*** DATA TO USE

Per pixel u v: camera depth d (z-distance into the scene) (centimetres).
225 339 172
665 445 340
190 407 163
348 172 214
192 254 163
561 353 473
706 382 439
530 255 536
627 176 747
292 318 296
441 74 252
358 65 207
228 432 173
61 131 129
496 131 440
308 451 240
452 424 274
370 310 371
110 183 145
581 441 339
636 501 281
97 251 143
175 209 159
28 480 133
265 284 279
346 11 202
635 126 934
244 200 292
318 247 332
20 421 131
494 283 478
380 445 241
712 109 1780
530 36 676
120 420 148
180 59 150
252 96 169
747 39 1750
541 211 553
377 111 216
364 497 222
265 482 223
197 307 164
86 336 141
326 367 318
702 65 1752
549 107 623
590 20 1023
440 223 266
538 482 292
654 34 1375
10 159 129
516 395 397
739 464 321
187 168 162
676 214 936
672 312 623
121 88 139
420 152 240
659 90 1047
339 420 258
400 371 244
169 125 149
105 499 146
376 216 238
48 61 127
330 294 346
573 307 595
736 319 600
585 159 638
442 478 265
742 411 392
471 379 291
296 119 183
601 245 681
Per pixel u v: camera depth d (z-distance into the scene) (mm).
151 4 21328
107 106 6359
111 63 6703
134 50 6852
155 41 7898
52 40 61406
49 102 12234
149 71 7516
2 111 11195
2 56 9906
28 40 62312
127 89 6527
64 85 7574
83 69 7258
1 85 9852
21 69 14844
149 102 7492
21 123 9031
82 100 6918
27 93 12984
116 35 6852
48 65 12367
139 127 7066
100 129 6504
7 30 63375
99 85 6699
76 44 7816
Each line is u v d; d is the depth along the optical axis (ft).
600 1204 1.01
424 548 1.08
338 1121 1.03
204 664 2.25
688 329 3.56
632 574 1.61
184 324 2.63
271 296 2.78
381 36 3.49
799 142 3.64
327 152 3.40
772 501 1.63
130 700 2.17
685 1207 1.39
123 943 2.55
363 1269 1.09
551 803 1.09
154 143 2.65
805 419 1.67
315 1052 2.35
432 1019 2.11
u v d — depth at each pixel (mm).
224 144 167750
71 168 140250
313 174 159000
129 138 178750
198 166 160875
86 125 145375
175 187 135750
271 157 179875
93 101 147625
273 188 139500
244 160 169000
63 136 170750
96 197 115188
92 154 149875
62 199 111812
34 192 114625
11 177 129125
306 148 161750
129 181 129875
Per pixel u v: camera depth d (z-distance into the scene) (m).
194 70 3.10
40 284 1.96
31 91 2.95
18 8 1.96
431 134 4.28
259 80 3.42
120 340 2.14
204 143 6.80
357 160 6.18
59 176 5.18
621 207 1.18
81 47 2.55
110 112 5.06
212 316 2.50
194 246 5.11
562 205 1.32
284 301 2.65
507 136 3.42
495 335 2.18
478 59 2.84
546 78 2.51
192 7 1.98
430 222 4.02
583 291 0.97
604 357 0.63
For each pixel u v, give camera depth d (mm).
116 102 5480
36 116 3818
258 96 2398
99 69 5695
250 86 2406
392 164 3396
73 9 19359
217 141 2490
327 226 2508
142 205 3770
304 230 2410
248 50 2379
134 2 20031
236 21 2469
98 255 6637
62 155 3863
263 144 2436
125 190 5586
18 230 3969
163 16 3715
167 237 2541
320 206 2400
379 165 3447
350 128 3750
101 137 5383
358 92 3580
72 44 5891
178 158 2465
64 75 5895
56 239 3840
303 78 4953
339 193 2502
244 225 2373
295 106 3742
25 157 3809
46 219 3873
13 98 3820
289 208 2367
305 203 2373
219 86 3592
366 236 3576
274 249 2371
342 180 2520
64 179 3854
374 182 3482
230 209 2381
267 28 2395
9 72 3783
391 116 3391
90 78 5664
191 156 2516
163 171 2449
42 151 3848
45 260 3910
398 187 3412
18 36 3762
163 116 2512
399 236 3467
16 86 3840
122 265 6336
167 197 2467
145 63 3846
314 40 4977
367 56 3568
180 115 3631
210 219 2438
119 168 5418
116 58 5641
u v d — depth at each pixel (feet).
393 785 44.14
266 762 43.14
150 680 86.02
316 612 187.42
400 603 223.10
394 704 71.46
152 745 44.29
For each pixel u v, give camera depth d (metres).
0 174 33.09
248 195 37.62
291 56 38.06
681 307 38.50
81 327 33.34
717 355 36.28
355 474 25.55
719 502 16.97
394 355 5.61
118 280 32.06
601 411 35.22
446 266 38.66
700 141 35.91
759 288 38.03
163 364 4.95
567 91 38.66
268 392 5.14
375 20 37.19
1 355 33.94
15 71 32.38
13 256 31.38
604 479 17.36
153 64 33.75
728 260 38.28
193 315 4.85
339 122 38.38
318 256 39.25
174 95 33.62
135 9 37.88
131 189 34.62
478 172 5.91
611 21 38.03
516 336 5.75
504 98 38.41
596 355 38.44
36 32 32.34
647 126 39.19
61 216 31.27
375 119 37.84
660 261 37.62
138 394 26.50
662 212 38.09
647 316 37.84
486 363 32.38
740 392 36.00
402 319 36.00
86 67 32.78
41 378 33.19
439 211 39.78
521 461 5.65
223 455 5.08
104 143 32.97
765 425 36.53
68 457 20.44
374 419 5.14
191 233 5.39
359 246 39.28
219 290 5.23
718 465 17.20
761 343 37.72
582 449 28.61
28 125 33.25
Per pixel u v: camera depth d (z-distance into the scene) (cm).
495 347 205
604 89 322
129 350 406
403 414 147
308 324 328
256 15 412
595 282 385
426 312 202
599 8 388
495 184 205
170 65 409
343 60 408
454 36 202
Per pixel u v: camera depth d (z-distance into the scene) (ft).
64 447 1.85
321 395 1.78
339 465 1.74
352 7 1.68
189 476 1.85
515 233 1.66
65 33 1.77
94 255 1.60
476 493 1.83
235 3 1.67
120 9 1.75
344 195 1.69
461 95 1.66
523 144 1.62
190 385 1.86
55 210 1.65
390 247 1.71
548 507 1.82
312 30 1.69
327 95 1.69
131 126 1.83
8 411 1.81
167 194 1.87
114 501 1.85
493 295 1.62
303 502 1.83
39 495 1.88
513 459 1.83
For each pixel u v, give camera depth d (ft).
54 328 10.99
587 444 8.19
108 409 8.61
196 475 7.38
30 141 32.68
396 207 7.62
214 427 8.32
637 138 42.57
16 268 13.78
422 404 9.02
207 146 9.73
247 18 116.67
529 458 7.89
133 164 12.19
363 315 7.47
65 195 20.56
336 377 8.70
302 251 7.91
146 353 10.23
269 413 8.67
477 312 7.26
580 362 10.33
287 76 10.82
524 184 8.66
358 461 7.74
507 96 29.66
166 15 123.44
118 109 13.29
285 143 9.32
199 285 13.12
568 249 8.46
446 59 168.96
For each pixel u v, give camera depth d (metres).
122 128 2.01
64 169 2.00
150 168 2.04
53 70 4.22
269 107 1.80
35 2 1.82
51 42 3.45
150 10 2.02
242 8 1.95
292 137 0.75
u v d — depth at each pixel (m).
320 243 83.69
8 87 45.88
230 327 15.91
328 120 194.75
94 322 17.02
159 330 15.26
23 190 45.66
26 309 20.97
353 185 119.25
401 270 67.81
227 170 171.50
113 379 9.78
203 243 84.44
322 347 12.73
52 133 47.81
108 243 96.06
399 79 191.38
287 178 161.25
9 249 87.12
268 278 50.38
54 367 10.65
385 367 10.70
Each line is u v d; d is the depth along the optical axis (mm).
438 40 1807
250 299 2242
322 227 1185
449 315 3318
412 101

******

Whatever appears in the material must be set down again, word for word.

Per pixel u v: camera depth d (z-distance into the scene) (centimetres).
225 339 172
665 445 340
190 407 163
348 172 214
192 254 163
561 353 473
706 382 439
530 255 536
627 176 747
292 318 296
441 74 252
358 65 207
228 432 173
61 131 129
496 131 440
308 451 240
452 424 274
370 310 371
110 183 145
581 441 339
636 501 281
97 251 143
175 209 159
28 480 133
265 284 279
346 11 202
635 126 934
244 200 292
318 247 332
20 421 131
494 283 478
380 445 241
712 109 1780
530 36 676
120 420 148
180 59 150
252 96 169
747 39 1750
541 211 553
377 111 216
364 497 222
265 482 223
197 307 164
86 336 141
326 367 318
702 65 1752
549 107 623
590 20 1023
440 223 266
538 482 292
654 34 1375
10 159 129
516 395 397
739 464 321
187 168 162
676 214 936
672 312 623
121 88 139
420 152 240
659 90 1047
339 420 258
400 371 244
169 125 149
105 499 146
376 216 238
48 61 127
330 294 346
573 307 595
736 319 600
585 159 638
442 478 265
742 411 392
471 379 291
296 119 183
601 245 681
Per pixel u v: camera depth d (z-distance into the scene) (mm).
151 4 21328
107 106 6359
111 63 6703
134 50 6852
155 41 7898
52 40 61406
49 102 12234
149 71 7516
2 111 11195
2 56 9906
28 40 62312
127 89 6527
64 85 7574
83 69 7258
1 85 9852
21 69 14844
149 102 7492
21 123 9031
82 100 6918
27 93 12984
116 35 6852
48 65 12367
139 127 7066
100 129 6504
7 30 63375
99 85 6699
76 44 7816
Each line is u v d; d is the depth along the optical axis (ft).
600 1204 1.01
424 548 1.08
338 1121 1.03
204 664 2.25
688 329 3.56
632 574 1.61
184 324 2.63
271 296 2.78
381 36 3.49
799 142 3.64
327 152 3.40
772 501 1.63
130 700 2.17
685 1207 1.39
123 943 2.55
363 1269 1.09
551 803 1.09
154 143 2.65
805 419 1.67
315 1052 2.35
432 1019 2.11
u v d — depth at each pixel (mm).
224 144 167750
71 168 140250
313 174 159000
129 138 178750
198 166 160875
86 125 145375
175 187 135750
271 157 179875
93 101 147625
273 188 139500
244 160 169000
63 136 170750
96 197 115188
92 154 149875
62 199 111812
34 192 114625
11 177 129125
306 148 161750
129 181 129875
Per pixel u v: camera depth d (z-distance into the scene) (m).
194 70 3.10
40 284 1.96
31 91 2.95
18 8 1.96
431 134 4.28
259 80 3.42
120 340 2.14
204 143 6.80
357 160 6.18
59 176 5.18
621 207 1.18
81 47 2.55
110 112 5.06
212 316 2.50
194 246 5.11
562 205 1.32
284 301 2.65
507 136 3.42
495 335 2.18
478 59 2.84
546 78 2.51
192 7 1.98
430 222 4.02
583 291 0.97
604 357 0.63
For each pixel u v, give camera depth d (mm).
116 102 5480
36 116 3818
258 96 2398
99 69 5695
250 86 2406
392 164 3396
73 9 19359
217 141 2490
327 226 2508
142 205 3770
304 230 2410
248 50 2379
134 2 20031
236 21 2469
98 255 6637
62 155 3863
263 144 2436
125 190 5586
18 230 3969
163 16 3715
167 237 2541
320 206 2400
379 165 3447
350 128 3750
101 137 5383
358 92 3580
72 44 5891
178 158 2465
64 75 5895
56 239 3840
303 78 4953
339 193 2502
244 225 2373
295 106 3742
25 157 3809
46 219 3873
13 98 3820
289 208 2367
305 203 2373
219 86 3592
366 236 3576
274 249 2371
342 180 2520
64 179 3854
374 182 3482
230 209 2381
267 28 2395
9 72 3783
391 116 3391
90 78 5664
191 156 2516
163 171 2449
42 151 3848
45 260 3910
398 187 3412
18 36 3762
163 116 2512
399 236 3467
16 86 3840
122 265 6336
167 197 2467
145 63 3846
314 40 4977
367 56 3568
180 115 3631
210 219 2438
119 168 5418
116 58 5641
u v d — depth at each pixel (feet).
393 785 44.14
266 762 43.14
150 680 86.02
316 612 187.42
400 603 223.10
394 704 71.46
152 745 44.29
For each pixel u v, give camera depth d (metres).
0 174 33.09
248 195 37.62
291 56 38.06
681 307 38.50
81 327 33.34
717 355 36.28
355 474 25.55
719 502 16.97
394 355 5.61
118 280 32.06
601 411 35.22
446 266 38.66
700 141 35.91
759 288 38.03
163 364 4.95
567 91 38.66
268 392 5.14
375 20 37.19
1 355 33.94
15 71 32.38
13 256 31.38
604 479 17.36
153 64 33.75
728 260 38.28
193 315 4.85
339 122 38.38
318 256 39.25
174 95 33.62
135 9 37.88
131 189 34.62
478 172 5.91
611 21 38.03
516 336 5.75
504 98 38.41
596 355 38.44
36 32 32.34
647 126 39.19
61 216 31.27
375 119 37.84
660 261 37.62
138 394 26.50
662 212 38.09
647 316 37.84
486 363 32.38
740 392 36.00
402 319 36.00
86 67 32.78
41 378 33.19
439 211 39.78
521 461 5.65
223 455 5.08
104 143 32.97
765 425 36.53
68 457 20.44
374 419 5.14
191 233 5.39
359 246 39.28
219 290 5.23
718 465 17.20
761 343 37.72
582 449 28.61
28 125 33.25
Per pixel u v: camera depth d (z-distance into the scene) (cm).
495 347 205
604 89 322
129 350 406
403 414 147
308 324 328
256 15 412
595 282 385
426 312 202
599 8 388
495 184 205
170 65 409
343 60 408
454 36 202
Per pixel u v: camera depth d (z-distance into the scene) (ft).
64 447 1.85
321 395 1.78
339 465 1.74
352 7 1.68
189 476 1.85
515 233 1.66
65 33 1.77
94 255 1.60
476 493 1.83
235 3 1.67
120 9 1.75
344 195 1.69
461 95 1.66
523 144 1.62
190 385 1.86
55 210 1.65
390 247 1.71
548 507 1.82
312 30 1.69
327 95 1.69
131 126 1.83
8 411 1.81
167 194 1.87
114 501 1.85
493 295 1.62
303 502 1.83
39 495 1.88
513 459 1.83
For each pixel u v, give camera depth d (ft).
54 328 10.99
587 444 8.19
108 409 8.61
196 475 7.38
30 141 32.68
396 207 7.62
214 427 8.32
637 138 42.57
16 268 13.78
422 404 9.02
207 146 9.73
247 18 116.67
529 458 7.89
133 164 12.19
363 315 7.47
65 195 20.56
336 377 8.70
302 251 7.91
146 353 10.23
269 413 8.67
477 312 7.26
580 362 10.33
287 76 10.82
524 184 8.66
358 461 7.74
507 96 29.66
166 15 123.44
118 109 13.29
285 143 9.32
199 285 13.12
568 249 8.46
446 59 168.96
For each pixel u v, give camera depth d (metres).
122 128 2.01
64 169 2.00
150 168 2.04
53 70 4.22
269 107 1.80
35 2 1.82
51 42 3.45
150 10 2.02
242 8 1.95
292 137 0.75
u v d — depth at each pixel (m).
320 243 83.69
8 87 45.88
230 327 15.91
328 120 194.75
94 322 17.02
159 330 15.26
23 190 45.66
26 309 20.97
353 185 119.25
401 270 67.81
227 170 171.50
113 379 9.78
203 243 84.44
322 347 12.73
52 133 47.81
108 243 96.06
399 79 191.38
287 178 161.25
9 249 87.12
268 278 50.38
54 367 10.65
385 367 10.70
Each line is u v d; d is the depth along the optical axis (mm).
438 40 1807
250 299 2242
322 227 1185
449 315 3318
412 101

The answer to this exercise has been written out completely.